Quelle: Unbekannt

Von Christian Dörmann

Es gibt Menschen, die sind offenkundig nicht so richtig ausgelastet. Sie haben kaum Stress, deshalb machen sie sich welchen - künstlich sozusagen. Man trifft sie zum Beispiel auf der Autobahn und dort speziell im Bereich von Baustellen, an denen in der Regel kein Mangel herrscht. Oft ist dort die Fahrbahnbreite deutlich eingeschränkt worden, vor allem auf der linken Seite.

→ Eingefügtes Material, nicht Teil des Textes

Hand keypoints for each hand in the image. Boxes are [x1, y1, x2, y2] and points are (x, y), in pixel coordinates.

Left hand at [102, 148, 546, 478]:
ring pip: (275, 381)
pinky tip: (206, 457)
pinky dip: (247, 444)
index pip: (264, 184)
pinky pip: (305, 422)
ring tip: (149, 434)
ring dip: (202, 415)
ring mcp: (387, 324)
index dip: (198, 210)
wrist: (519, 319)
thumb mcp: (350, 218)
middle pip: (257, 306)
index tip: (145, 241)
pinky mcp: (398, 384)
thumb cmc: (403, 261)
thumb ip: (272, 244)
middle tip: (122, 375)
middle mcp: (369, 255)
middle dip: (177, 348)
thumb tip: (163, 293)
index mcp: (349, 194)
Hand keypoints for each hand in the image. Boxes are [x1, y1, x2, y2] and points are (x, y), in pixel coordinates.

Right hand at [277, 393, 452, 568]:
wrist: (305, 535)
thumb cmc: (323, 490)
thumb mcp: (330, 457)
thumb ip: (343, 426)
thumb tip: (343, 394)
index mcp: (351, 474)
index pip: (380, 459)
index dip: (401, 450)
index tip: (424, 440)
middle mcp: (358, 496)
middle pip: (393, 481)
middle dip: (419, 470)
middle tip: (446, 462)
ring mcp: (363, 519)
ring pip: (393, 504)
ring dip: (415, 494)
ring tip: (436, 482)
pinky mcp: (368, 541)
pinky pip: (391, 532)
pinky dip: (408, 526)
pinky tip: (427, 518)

Ein schmaler Grat im wahrsten Sinne des Wortes, weil zwischen der Begrenzung links mit Betonsteinen und dem Mittelstreifen nun wahrlich nicht viel Platz ist.

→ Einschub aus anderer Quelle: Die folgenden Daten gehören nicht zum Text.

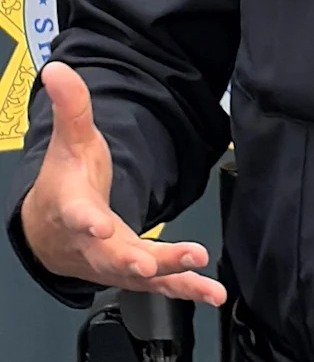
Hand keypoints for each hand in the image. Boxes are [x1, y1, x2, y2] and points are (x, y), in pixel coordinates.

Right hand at [19, 61, 225, 305]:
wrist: (53, 230)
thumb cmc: (66, 183)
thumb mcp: (71, 141)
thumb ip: (72, 106)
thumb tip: (58, 68)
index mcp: (73, 208)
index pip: (77, 215)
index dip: (88, 222)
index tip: (100, 227)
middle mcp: (92, 244)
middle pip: (111, 254)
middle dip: (131, 258)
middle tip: (150, 261)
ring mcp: (114, 262)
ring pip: (140, 273)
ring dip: (170, 275)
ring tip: (200, 275)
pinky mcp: (134, 272)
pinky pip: (161, 283)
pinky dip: (187, 288)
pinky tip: (213, 293)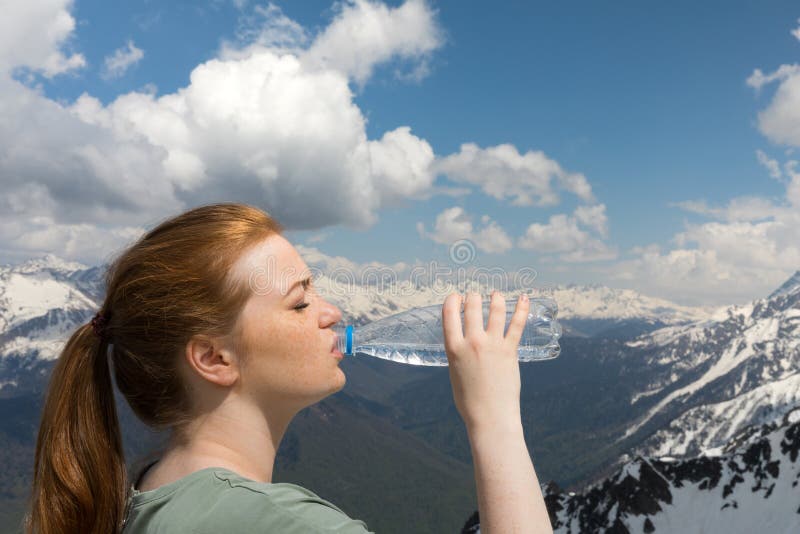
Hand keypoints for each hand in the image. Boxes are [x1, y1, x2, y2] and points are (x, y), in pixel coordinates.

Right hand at [441, 291, 529, 432]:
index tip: (456, 297)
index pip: (449, 313)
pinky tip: (524, 298)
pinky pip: (517, 324)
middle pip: (471, 307)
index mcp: (453, 348)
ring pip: (495, 310)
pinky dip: (522, 309)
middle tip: (475, 296)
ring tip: (496, 295)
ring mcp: (492, 345)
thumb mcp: (455, 373)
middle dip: (472, 297)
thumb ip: (458, 354)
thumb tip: (463, 344)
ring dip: (496, 298)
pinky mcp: (510, 351)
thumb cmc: (469, 400)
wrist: (490, 416)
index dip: (452, 300)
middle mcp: (472, 342)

Das scheint vor allem den stressbefreiten SUV-Fahrer und auch andere Lenker größerer Automobile nicht sonderlich zu interessieren. Auch nicht die Tatsache, dass man innerhalb der Baustelle nur 80 fahren darf oder gar nur 60, wenn es in die Kurve oder in eine Fahrbahnverschwenkung geht. Nein, der zu große Wagen für zu wenig Straßenbreite kann natürlich nur auf der linken Straßenseite standesgemäß bewegt werden. Zügig vorbei an den Autos, bis der erste Lastwagen den Vortrieb bremst. Dessen Räder touchieren immer wieder den Mittelstreifen, überrollen ihn mitunter sogar, weil es für den Brummi eben auch auf der rechten Seite einigermaßen eng zugeht. Und nun begibt sich der linksgepolte Verkehrsteilnehmer freiwillig in eine richtige Stress-Situation: Hält der Laster die Spur? Reicht es an den Seiten, um ungestreift durchzukommen? Was kostet so ein Seitenspiegel mit integriertem Blinker? Was passiert, wenn sich das Auto zwischen Betonbegrenzung und Laster irgendwie verkantet? Jetzt hat der Herr jede Menge Stress gewonnen und in gleichem Maße Mut verloren. Denn er bleibt hinter dem Laster - auf der linken Spur selbstredend - und versetzt damit noch den Fahrer dahinter in einen aufgeregten Gemütszustand, weil der „Feigling“ da vorn nicht vorankommt. Derweil rollt auf der rechten Seite der Verkehr in ruhigen Bahnen. Man blickt in entspannte Gesichter, registriert vielleicht ab und zu ein Kopfschütteln, wenn sich links die Fahrer mit den großen Autos durch die schmale Gasse zittern. Das Ende der Baustelle erreichen beide Seiten fast gleichzeitig - hier genervt, da amüsiert. Gerade läuft im Radio eine Verkehrsdurchsage: In der nächsten Baustelle zehn Kilometer weiter hat es einen Unfall gegeben. Wie der passiert sein könnte, liegt auf der Hand. Alles steht. Super - jetzt haben wir alle Stress.